A lock or water lock is an enclosed, rectangular chamber with gates at each end, within which water is raised or lowered to allow boats or ships to overcome differences in water level. Locks have a history of over 2,000 years, and although they are most often used by boats on canals, they also are used to transport massive ships between seas.

All locks operate on the simple buoyancy principle that any vessel, no matter what size, will float atop a large enough volume of water. By raising or lowering the level of a body of water, the vessel itself goes up or down accordingly. Locks are used to connect two bodies of water that are at different ground levels as well as to "walk" a vessel up or down a river's more turbulent parts. This is done by a series of connecting or "stair-case" locks. Locks contributed significantly to the Industrial Revolution (period beginning about the middle of the eighteenth century during which humans began to use steam engines as a major source of power) by making possible the interconnection of canals and rivers, thus broadening commerce. They still play a major role in today's industrial society.


The ancestor of the modern lock is the flash lock. It originated in China and is believed to have been used as early as 50 B.C. The flash lock was a navigable gap in a masonry dam that could be opened or closed by a single wooden gate. Opening the gate very quickly would release a sudden surge of water that was supposed to assist a vessel downstream through shallow water. This was often very dangerous. Using the flash lock to go upstream was usually safe but extremely slow since the gap in the dam was used to winch or drag a vessel through.

At some future date, a second gate was added to the flash lock, thus giving birth to the pound lock.
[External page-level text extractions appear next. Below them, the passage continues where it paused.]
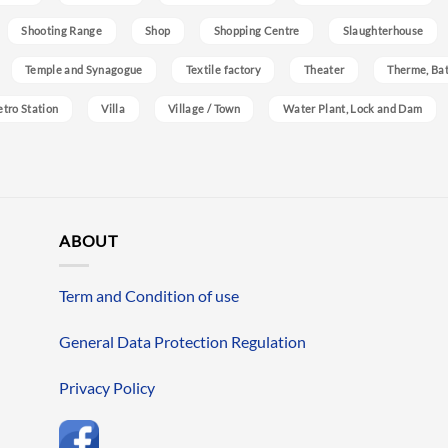
Shooting Range
Shop
Shopping Centre
Slaughterhouse
Temple and Synagogue
Textile factory
Theater
Therme, Bat
etro Station
Villa
Village / Town
Water Plant, Lock and Dam
ABOUT
Term and Condition of use
General Data Protection Regulation
Privacy Policy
The first known example of a pound lock (whose dual gates "impound" or capture the water) was in China in A.D. 984. It consisted of two flash locks about 250 feet (76 meters) apart. By raising or lowering guillotine or up-and-down gates at each end, water was captured or released. The space between the two gates thus acted as an equalizing chamber that elevated or lowered a vessel to meet the next water level. This new method was entirely controllable and had none of the hazards and surges of the old flash lock.

Ships in the Miraflores locks on the Panama Canal. (Reproduced by permission of Photo Researchers, Inc.)
Ships in the Miraflores locks on the Panama Canal. (Reproduced by permission of
Photo Researchers, Inc.

The first pound lock in Europe was built at Vreeswijk, the Netherlands, in 1373. Like its Chinese ancestor, it also had guillotine gates. The pound lock system spread quickly throughout Europe during the next century, but was eventually replaced by an improved system that formed the basis of the modern lock system. During the fifteenth century, Italian artist and scientist Leonardo da Vinci (1452–1519) devised an improved form of pound lock whose gates formed a V-shape when closed. In 1487, Leonardo built six locks with gates of this type. These gates turned on hinges, like doors, and when closed they formed a V-shape pointing upstream—thus giving them their name of miter gates. One great advantage of miter gates was that they were self-sealing from the pressure of the upsteam water.

Construction and operation

The earliest locks were built entirely of wood, with stone and then brick becoming standard materials. The gates themselves were always wooden, with some lasting as long as 50 years. Filling or emptying these early locks was often accomplished by hand-operated sluices or floodgates built in the gates. On later and larger locks, it was found that conduits or culverts built into the lock wall itself were not only more efficient but let the water enter in a smoother, more controlled manner. Nearly all locks operate in the following manner: (1) A vessel going downstream to shallower water enters a lock with the front gate closed. (2) The rear gate is then closed and the water level in the lock is lowered by opening a valve. The vessel goes down as the water escapes. (3) When the water level inside the lock is as low as that downstream, the front gate is opened and the vessel continues on its way. To go upstream, the process is reversed, with the water level being raised inside the lock. What the operators always strive for is to fill or empty the lock in the fastest time possible with a minimum of turbulence.

In modern locks, concrete and steel have replaced wood and brick, and hydraulic power or electricity is used to open and close the gates and side sluices. Movable gates are the most important part of a lock, and they must be strong enough to withstand the water pressure arising from the often great difference in water levels. They are mostly a variation of Leonardo's miter gates, except now they usually are designed to be stored inside the lock's wall recesses.

Probably the best known locks in the world are those used in the Panama Canal—the most-used canal in the world. Completed in 1914, the Panama Canal is an interoceanic waterway 51 miles (82 kilometers) long that connects the Atlantic and Pacific Oceans through the Isthmus of Panama. It has three major sets of locks, each of which is built in tandem to allow vessels to move in either direction, like a separated, twoway street. Each lock gate has two leaves, 65 feet (20 meters) wide by 7 feet (2 meter) thick, set on hinges. The gates range in height from 47 to 82 feet (14 to 25 meters) and are powered by large motors built in the lock walls. The chambers are 1,000 feet (305 meters) long, 110 feet (34 meters) wide, and 41 feet (13 meters) deep. Most large vessels are towed through the locks. As with all locks today, they are operated from a control tower using visual signals and radio communications.